Camera metadata records:
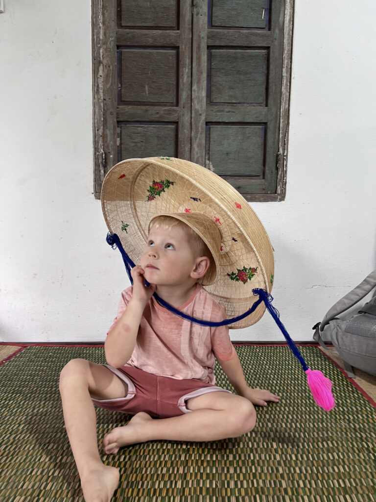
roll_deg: +1.6
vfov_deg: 67.3
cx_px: 188
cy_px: 251
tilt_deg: -5.6
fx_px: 377
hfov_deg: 53.1
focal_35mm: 26
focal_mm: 5.7
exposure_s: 1/60
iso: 160
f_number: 1.5
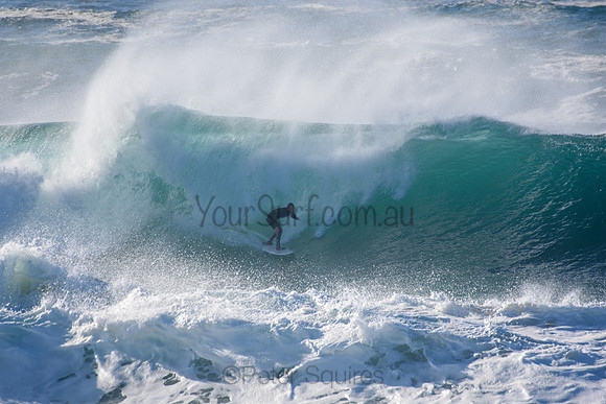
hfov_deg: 2.7
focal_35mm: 750
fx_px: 12627
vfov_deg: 1.8
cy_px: 202
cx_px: 303
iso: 360
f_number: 5.6
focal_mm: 500
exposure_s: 1/2000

The task: Although the records include pictures, the copy should reproduce every line exactly and none of the pictures.

Result of this exercise:
roll_deg: +1.6
vfov_deg: 67.3
cx_px: 188
cy_px: 251
tilt_deg: -5.6
fx_px: 377
hfov_deg: 53.1
focal_35mm: 26
focal_mm: 5.7
exposure_s: 1/60
iso: 160
f_number: 1.5
hfov_deg: 2.7
focal_35mm: 750
fx_px: 12627
vfov_deg: 1.8
cy_px: 202
cx_px: 303
iso: 360
f_number: 5.6
focal_mm: 500
exposure_s: 1/2000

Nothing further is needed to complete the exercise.